# [WHAT YOU SHOULD DO]
Exactly the lines from the one containing "white-space: pre-line;" to the final line below should be output, and no others.

#### SUPPLIED DATA ####

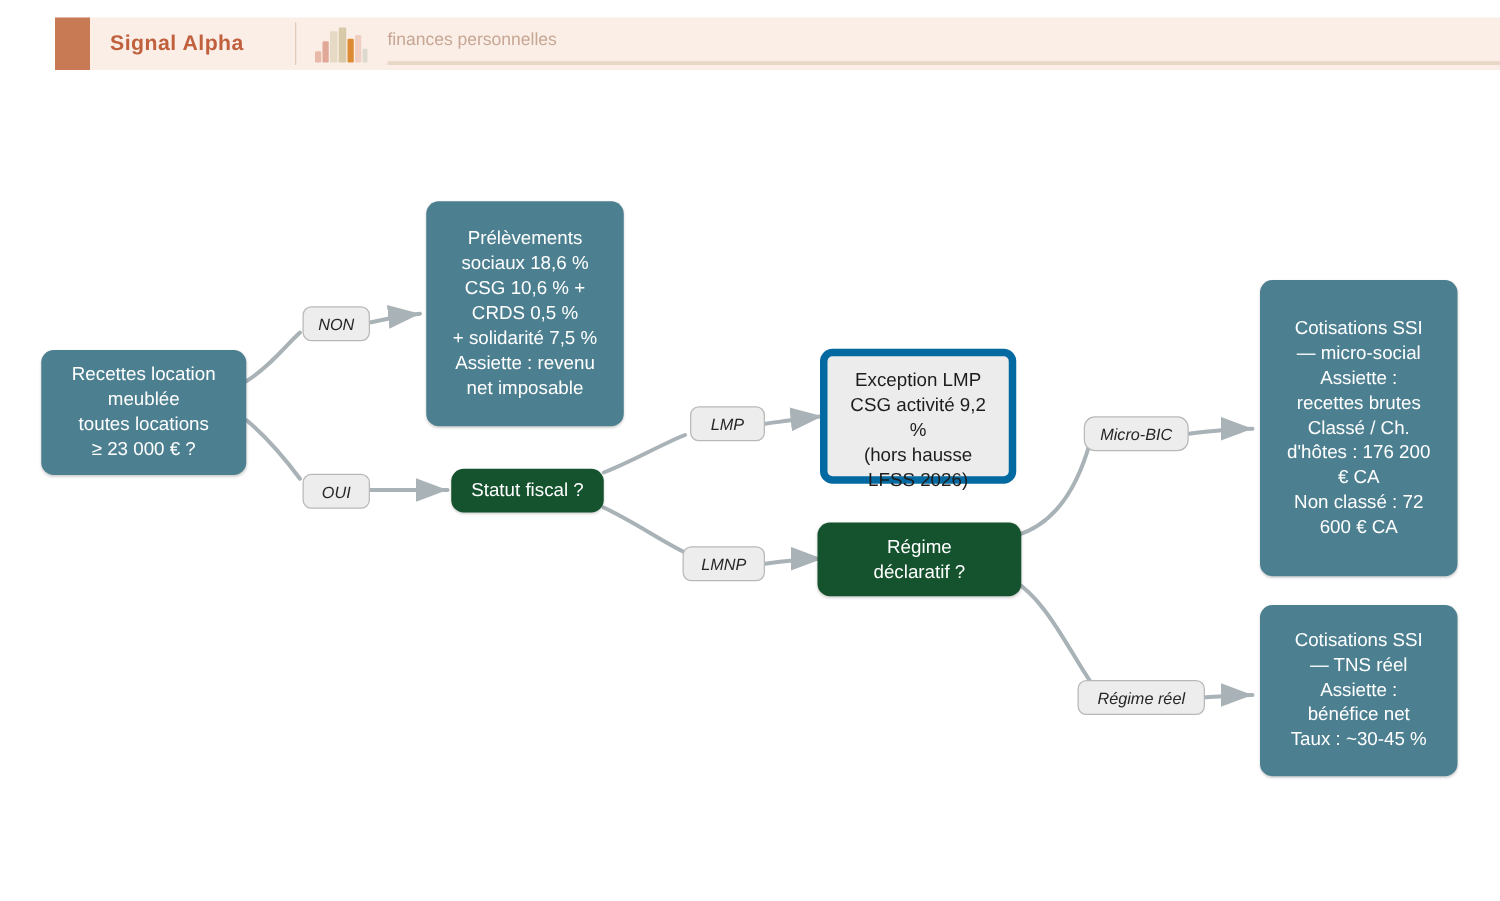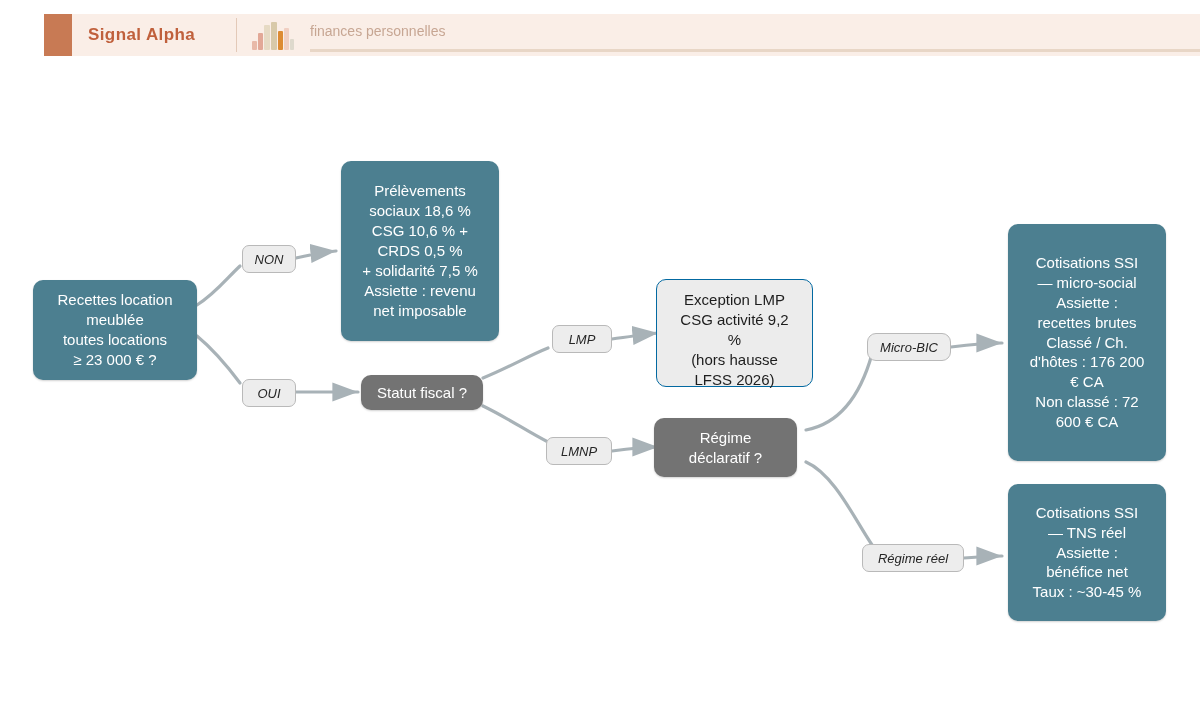--- a/index.html
+++ b/index.html
@@ -121,29 +121,29 @@
     white-space: pre-line;
     padding: 6px 0;
   }
   .node-teal {
     background: #4c7f90;
     color: #ffffff;
     border-radius: 10px;
     box-shadow: 0 1px 2px rgba(0,0,0,0.18);
   }
   .node-gray {
-    background: #737373;
+    background: #14532d;
     color: #ffffff;
     border-radius: 10px;
     box-shadow: 0 1px 2px rgba(0,0,0,0.18);
   }
   .node-light {
     background: #ececec;
     color: #1d1d1d;
-    border: 1px solid #0369a1;
+    border: 6px solid #0369a1;
     border-radius: 10px;
   }
   .node-overflow {
     align-items: flex-start;
     padding-top: 10px;
     overflow: visible;
   }
 
   .edge-label {
     position: absolute;
@@ -240,21 +240,21 @@
 net imposable</div>
 
   <div class="node node-gray" style="left:361px; top:303px; width:122px; height:35px;">Statut fiscal ?</div>
 
   <div class="node node-light node-overflow" style="left:656px; top:207px; width:157px; height:108px;">Exception LMP
 CSG activité 9,2
 %
 (hors hausse
 LFSS 2026)</div>
 
-  <div class="node node-gray" style="left:654px; top:346px; width:143px; height:59px;">Régime
+  <div class="node node-gray" style="left:654px; top:346px; width:163px; height:59px;">Régime
 déclaratif ?</div>
 
   <div class="node node-teal" style="left:1008px; top:152px; width:158px; height:237px;">Cotisations SSI
 — micro-social
 Assiette :
 recettes brutes
 Classé / Ch.
 d'hôtes : 176 200
 € CA
 Non classé : 72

####

# [ANSWER TO THIS TASK]
     white-space: pre-line;
     padding: 6px 0;
   }
   .node-teal {
     background: #4c7f90;
     color: #ffffff;
     border-radius: 10px;
     box-shadow: 0 1px 2px rgba(0,0,0,0.18);
   }
   .node-gray {
-    background: #737373;
+    background: #14532d;
     color: #ffffff;
     border-radius: 10px;
     box-shadow: 0 1px 2px rgba(0,0,0,0.18);
   }
   .node-light {
     background: #ececec;
     color: #1d1d1d;
-    border: 1px solid #0369a1;
+    border: 6px solid #0369a1;
     border-radius: 10px;
   }
   .node-overflow {
     align-items: flex-start;
     padding-top: 10px;
     overflow: visible;
   }
 
   .edge-label {
     position: absolute;
@@ -240,21 +240,21 @@
 net imposable</div>
 
   <div class="node node-gray" style="left:361px; top:303px; width:122px; height:35px;">Statut fiscal ?</div>
 
   <div class="node node-light node-overflow" style="left:656px; top:207px; width:157px; height:108px;">Exception LMP
 CSG activité 9,2
 %
 (hors hausse
 LFSS 2026)</div>
 
-  <div class="node node-gray" style="left:654px; top:346px; width:143px; height:59px;">Régime
+  <div class="node node-gray" style="left:654px; top:346px; width:163px; height:59px;">Régime
 déclaratif ?</div>
 
   <div class="node node-teal" style="left:1008px; top:152px; width:158px; height:237px;">Cotisations SSI
 — micro-social
 Assiette :
 recettes brutes
 Classé / Ch.
 d'hôtes : 176 200
 € CA
 Non classé : 72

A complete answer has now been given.